Nanoscale Infrared Spectroscopy

Lorentz Contact Resonance

Rapid broadband nanomechanical measurements over a range of temperatures

The Lorentz Contact Resonance (LCR) imaging mode further enhances the capabilities of the AFM and nanoIR systems. LCR allows rapid broadband nanomechanical measurements over a range of temperatures, identifying key sample measurement contrasts, and allowing precise probe placement for subsequent chemical or thermal analysis with nanoscale resolution.

LCR composite image made by overlying the LCR amplitudes collected at three different contact resonances. These resonances were selected to highlight the varying ratios of the lignin and cellulose that compose the sample.

How it Works

Lorentz Contact Resonance is based on the Lorentz force, the force on an electrical current in a magnetic field. An oscillating current passing through the Thermalever™ probe interacts with a magnetic field that is focused near the probe, resulting in a perpendicular oscillating tip sample force. The frequency of the oscillating current on the cantilever can be rapidly changed to measure nanomechanical spectra of contact resonances.

Driving the tip in this fashion, instead of with a piezoelectric crystal, has many advantages, including no moving parts in the drive system leading to clean cantilever resonance spectra with no parasitic peaks.

Because there are no moving parts actuating the cantilever, Lorentz Contact Resonance provides a very clean excitation over broad frequency ranges (bottom plot). Piezo drive schemes (top plot) can excite many spurious resonances that interfere with contact resonance measurements and interpretation of the results.

LCR spectra (a) and AFM height image (b) showing spectra of individual points on the PP matrix in blue, PE in red, and PS in green.

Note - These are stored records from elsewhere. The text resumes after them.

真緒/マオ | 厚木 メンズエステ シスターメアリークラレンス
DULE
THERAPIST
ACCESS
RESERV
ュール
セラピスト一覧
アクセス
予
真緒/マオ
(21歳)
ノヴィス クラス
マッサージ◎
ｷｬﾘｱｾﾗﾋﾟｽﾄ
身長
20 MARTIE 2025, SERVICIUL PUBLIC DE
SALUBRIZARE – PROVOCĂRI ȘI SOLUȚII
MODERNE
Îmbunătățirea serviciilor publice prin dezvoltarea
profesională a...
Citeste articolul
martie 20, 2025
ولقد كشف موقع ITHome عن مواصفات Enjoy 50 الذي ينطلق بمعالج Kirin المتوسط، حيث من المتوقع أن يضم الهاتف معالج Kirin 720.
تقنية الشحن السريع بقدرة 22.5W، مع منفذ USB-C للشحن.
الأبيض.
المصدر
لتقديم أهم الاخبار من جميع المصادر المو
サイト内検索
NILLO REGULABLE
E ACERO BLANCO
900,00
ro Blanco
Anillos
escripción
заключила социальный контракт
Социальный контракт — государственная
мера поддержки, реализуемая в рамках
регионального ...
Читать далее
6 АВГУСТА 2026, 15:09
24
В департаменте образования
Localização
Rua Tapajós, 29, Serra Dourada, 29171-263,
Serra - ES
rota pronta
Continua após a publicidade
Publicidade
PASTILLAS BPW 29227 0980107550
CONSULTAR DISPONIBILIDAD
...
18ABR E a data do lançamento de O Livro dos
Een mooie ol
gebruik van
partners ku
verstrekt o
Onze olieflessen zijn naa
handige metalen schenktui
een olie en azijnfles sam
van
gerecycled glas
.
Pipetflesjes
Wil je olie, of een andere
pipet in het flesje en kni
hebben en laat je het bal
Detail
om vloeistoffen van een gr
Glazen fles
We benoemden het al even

Mechanical Property Insights

Our Analysis Studio software allows frequency sweeps over a wide range (1 kHz to 4 MHz). By placing the Thermalever™ probe on the sample surface and sweeping the entire frequency range, mechanical spectra of the surface can be obtained, showing differing stiffness properties via amplitudes or shifted peaks at the resonant frequencies of the cantilever.